Last summer I started hearing about the amount of cash 'sitting on the sidelines' of the market. Multiple articles have been written about this phenomenon. Here is one from Forbes, and one from The Atlantic. Many investors were scared out of the market in 2009 and 2010, and have been reluctant to get back in. Now that we have had a stellar year, money seems to be flowing back into the markets. This same market rise is causing other investors concern and reactionary articles advising holding large percentages of cash are rampant.
I am not so reactionary. Even so, I also have been generally moving out of 'second string' companies into larger, 'safer', companies with strong dividend-growth and dividend histories. As a newer investor in aggressive acquisition mode, with a long time horizon, I am not willing to sit on the sidelines and miss out on the opportunity to establish a growing dividend stream. I have specific goals and targets and the only purpose of my investing is to fund retirement, not a lifestyle. I do not need to pick winning stocks, though a winner here or there never hurts. I need to create a balanced portfolio that will produce an average total return of about 5% a year in capital gain, and 4% in dividends. Whenever I have investable cash, I search about for great opportunities and invest it.
I am not a value investor, but I am not opposed to picking up a quality company that has fallen on challenging times. (Telecoms this summer and REIT's recently and going forward). I am not a momentum investor, but I am not opposed to jumping into a quality company when it is on a roll (such as Visa (NYSE:V), Canadian National Railway (NYSE:CNI), and the Canadian Banks (NYSE:TD), (NYSE:RY))
Financials have done very well and will continue to do well in a rising interest rate environment and the market story of money flowing into the markets this fall has made me look further at who will profit from this.
Exchange Traded Funds began in Canada in 1990, and in the interim 23 years have blossomed to number several thousand. They represent a wide variety of products from whole indexes to varied, specialized corners of the market.

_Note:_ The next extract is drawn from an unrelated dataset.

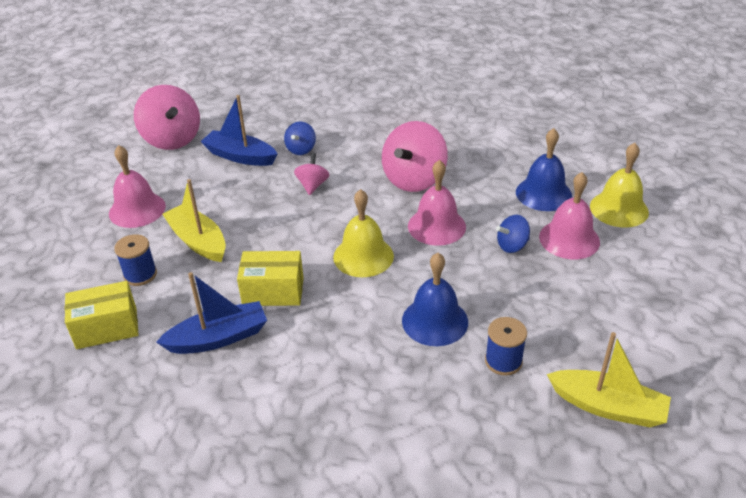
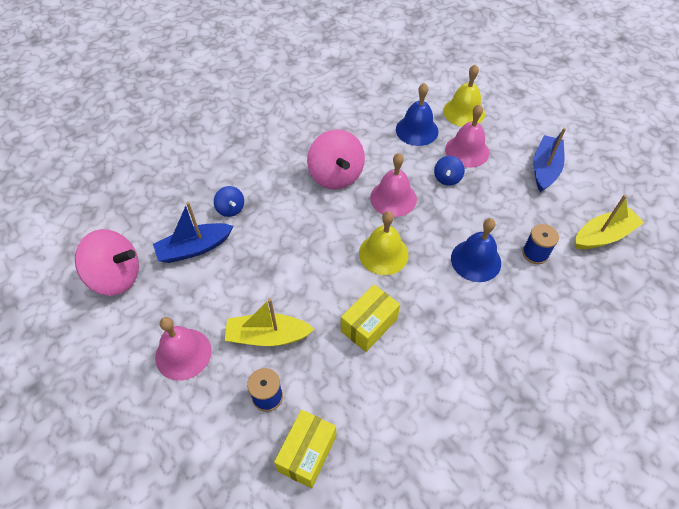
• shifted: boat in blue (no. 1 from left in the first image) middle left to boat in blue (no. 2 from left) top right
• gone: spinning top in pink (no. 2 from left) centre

Most average people have now heard of them and many retail investors prefer them over mutual funds for their lower MER and tradability and over individual stocks for the diversification. The fear of the unproven product has worn off and ETF's are an area that I think will benefit significant from money flowing back into the markets.
WisdomTree is a pure play on ETF's. They currently offer eighty-four ETF's covering a wide spectrum of the market. Money is certainly flowing into their funds with their organic growth outpacing their competitors as shown in this table.
This next table shows their standing on the inflow rating compared to competitors. Sadly, Vanguard is not a publicly-traded company.
Charts above are from WETF investor website.
The major drawback with WETF for me is that it does not pay a dividend. As an investor who focuses on dividend, and growing my future dividend stream, it is rare that I would consider a non-dividend paying company to invest in. However, as with value investing, and momentum investing, I would also not consider myself a growth investor, but an occasional measured branching out into a growth company is not out of the realm of possibility for me.
The major attraction for me to WETF is the FAST Graph (used with permission from Chuck Carnevale). Even though the P/E is a spectacular 56, the earnings have substantially outpaced the price. The sidebar notes that the operating earnings growth is 236.4%.
The 5 year estimated total return is 20.5%
BlackRock is a much more diversified investment management company. BlackRock owns iShares which also offers ETF's. But the rest of their business crosses the entire wealth management spectrum. It is a much more moderate, mature business. The quarterly dividend is 2.2% with a 5 year dividend growth average of 18% (12% for this year) and a payout ratio of 43%. The debt to long term capital invested is also low, at 21%. Analysts are quite happy with this company, with S&P rating it a five star strong buy. The dividend-growth is not the only thing to like about this company. Its operating earnings growth is around 20% and the FASTGraph demonstrates that despite the run over the last couple years, there is room for some more yet. The average rate of return over the past 10 years is 19.3%.
The 5 year estimated total return is 14.4%
As a dividend-growth investor, BLK has the basic characteristics desirable for investing, but the growth, being a large, best of breed company, and the market story, move it to the top of the list for me.
I wrestled with the question of which of these companies to invest in and last month and after days of comparing and contrasting, decided to initiate a position in each of WETF and BLK. In contrast to my usual averaging in, I piled right in with a full position in both.
It is important to note that WETF is not necessarily a long-term hold for me, but an opportunity to grow my contribution pile and roll the gains over to dividend payers. So far, I have gains of about 15%, and I fully understand those could vanish or double at any time. Unlike my former technical trading days when I would not bother to look at company's fundamentals, I am walking into this 'trade' with my eyes wide open.
BLK remains flat for me so far, but I look forward to seeing where this company heads over the next few quarters and throughout 2013.
Are companies active in ETF's attractive to you?
Disclosure: I am long WETF, BLK, V, CNI, RY, TD. I wrote this article myself, and it expresses my own opinions. I am not receiving compensation for it (other than from Seeking Alpha). I have no business relationship with any company whose stock is mentioned in this article.